Says a 6-Month Study Period is Needlessly Stalling Necessary Transparency for Hospitals that Receive Public Funds

TRENTON – Senate Majority Leader Loretta Weinberg, D-Bergen, issued the following statement after the Governor conditionally vetoed her legislation which would require for-profit hospitals which receive State funds through the Charity Care and Medicaid programs to disclose financial information similar to what they provide to the Internal Revenue Service. The bill would have brought for-profit hospitals in line with the same disclosures already required of non-profit hospitals:

“Time and time again, we’ve heard the mantra from this Administration, that it is committed to greater government transparency. And time and time again, their actions have failed to live up to the rhetoric.

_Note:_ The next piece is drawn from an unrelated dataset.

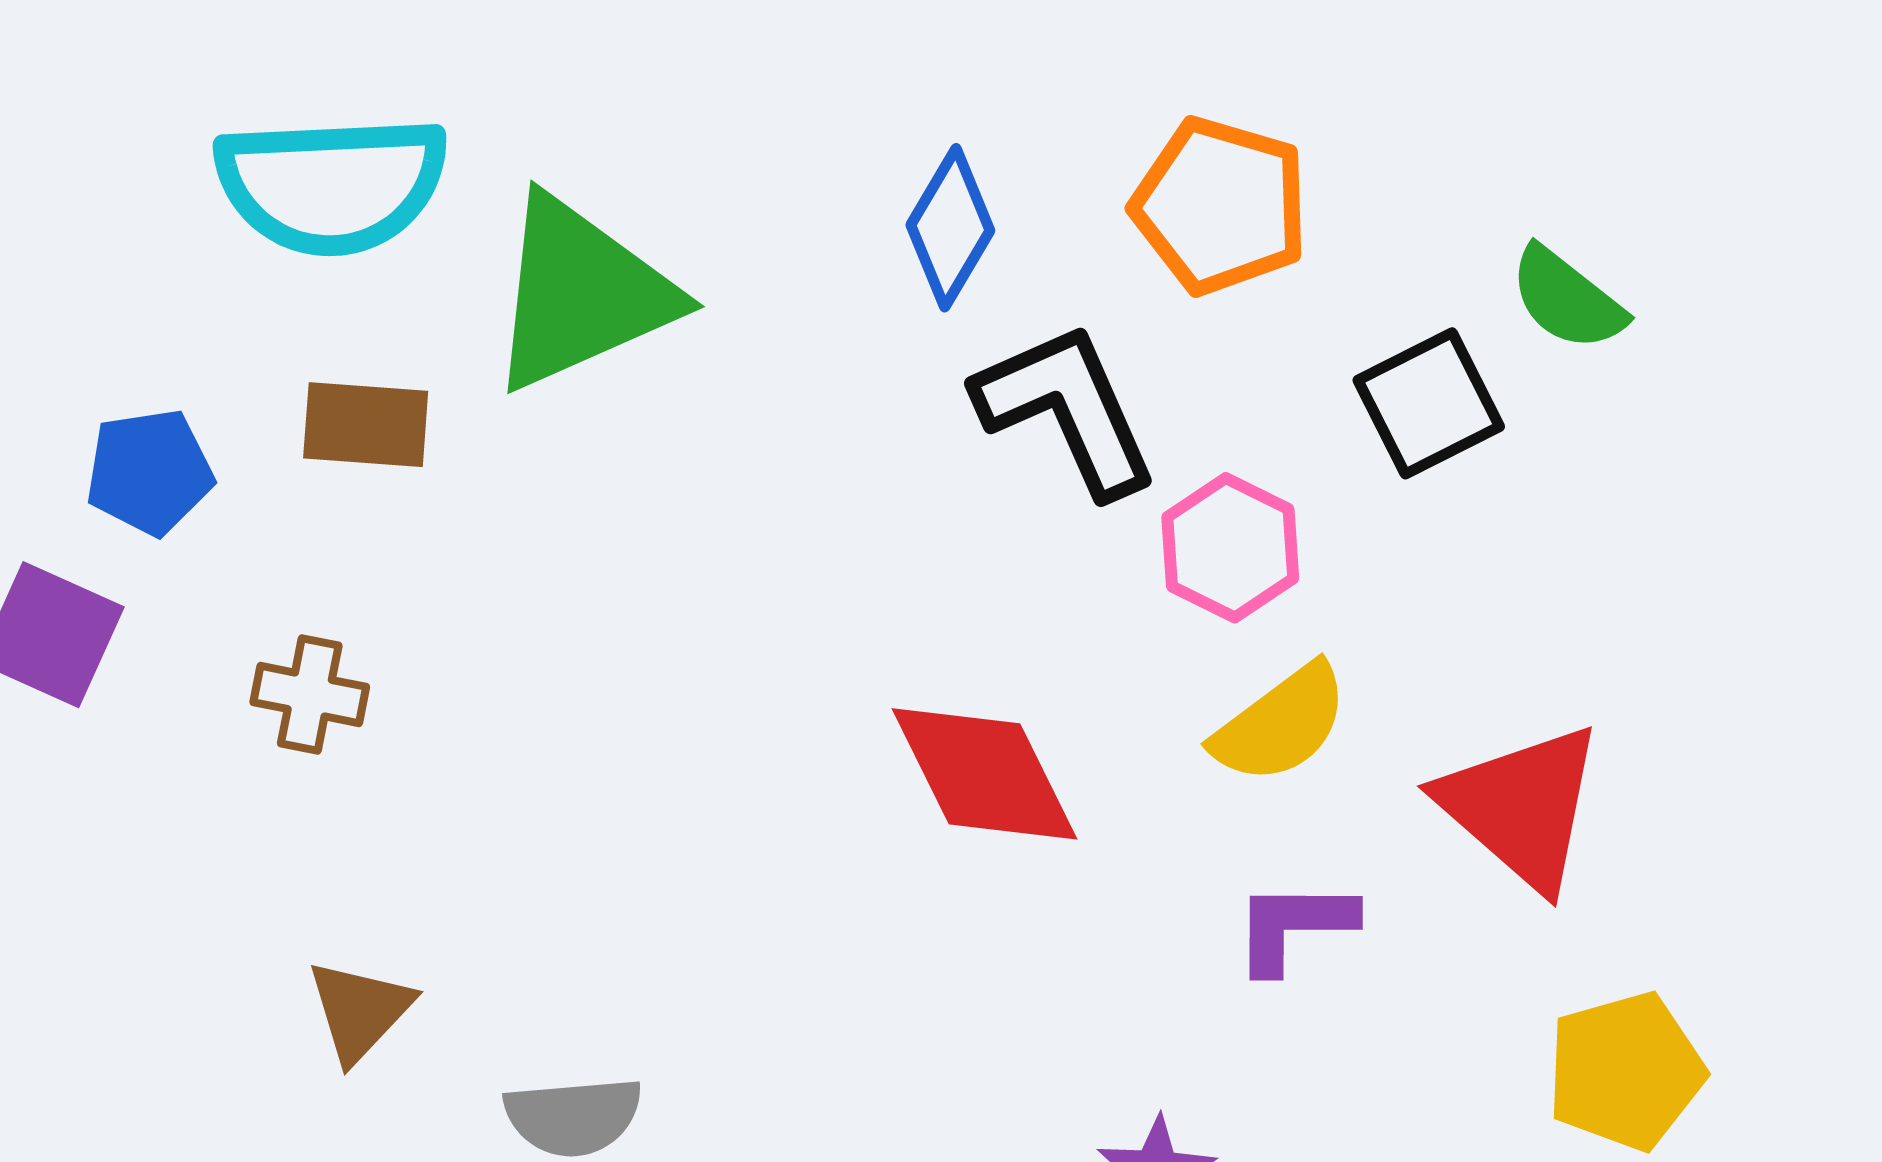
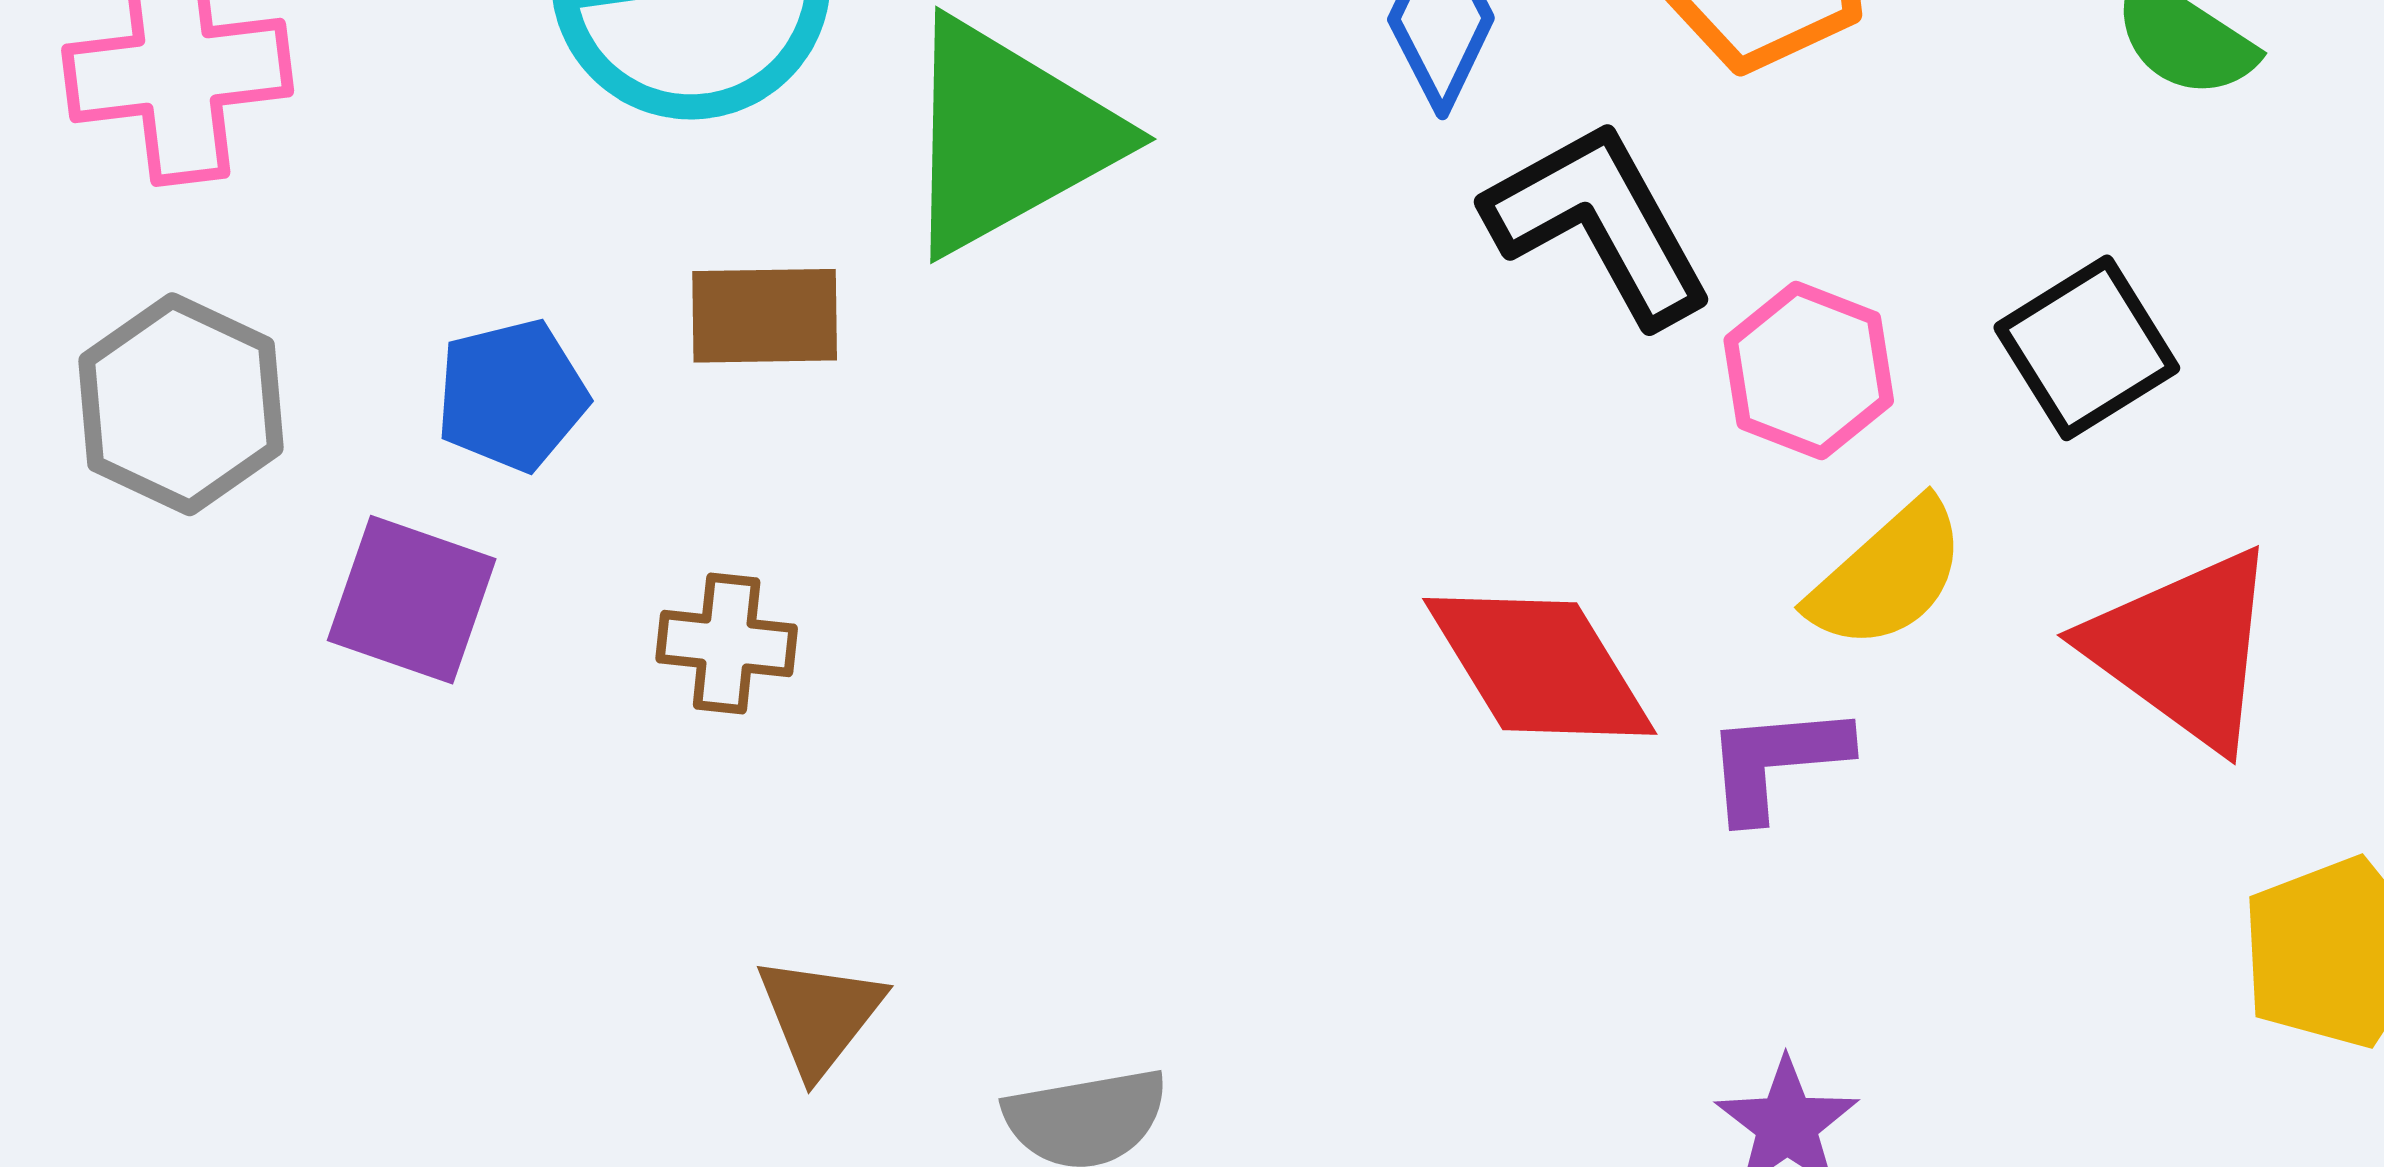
black square: (1429, 403) -> (2087, 348), moved
purple L-shape: (1294, 926) -> (1776, 761), moved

“S-782 would have put all hospitals on an even playing field when it came to financial disclosure. The intent is to ensure that the public is able to find out for themselves where public health dollars are going, and how those dollars are being spent. We know that just because a hospital is privately-owned and run for profit, that doesn’t mean that they don’t accept State health resources. When those resources are granted to for-profit facilities, New Jersey taxpayers deserve to know that they are being used appropriately.

“Governor Christie, in his veto message, seems to think that there’s potential for government overreaching when the public has a legitimate interest in how for-profit hospitals spend public money. He believes businesses shouldn’t have to answer to the public, even though a significant revenue source for that business is public money. I believe otherwise.

“I believe that if a hospital is going to apply for millions of dollars in charity care payments, then the public deserves to know that the money being spent is going into the operating room, and not the board room. We should not be using public dollars to subsidize private hospitals’ profit margins.

“Yesterday, the New York Times and other news organizations reported how some for-profit hospitals nationwide were directing patients into medical procedures they did not need – some that carried significant risk. Perhaps the Governor considers such instances examples of shrewd business maneuvers, not to be regulated by overreaching government. I, and many others, would disagree.

“The profitability of hospitals is not harmed by allowing the sun to shine in on their books, particularly when they derive a significant portion of their revenues from public sources. This misguided conditional veto is steeped more in the interests of business in New Jersey than it is in the interest of transparency and the greater public good.”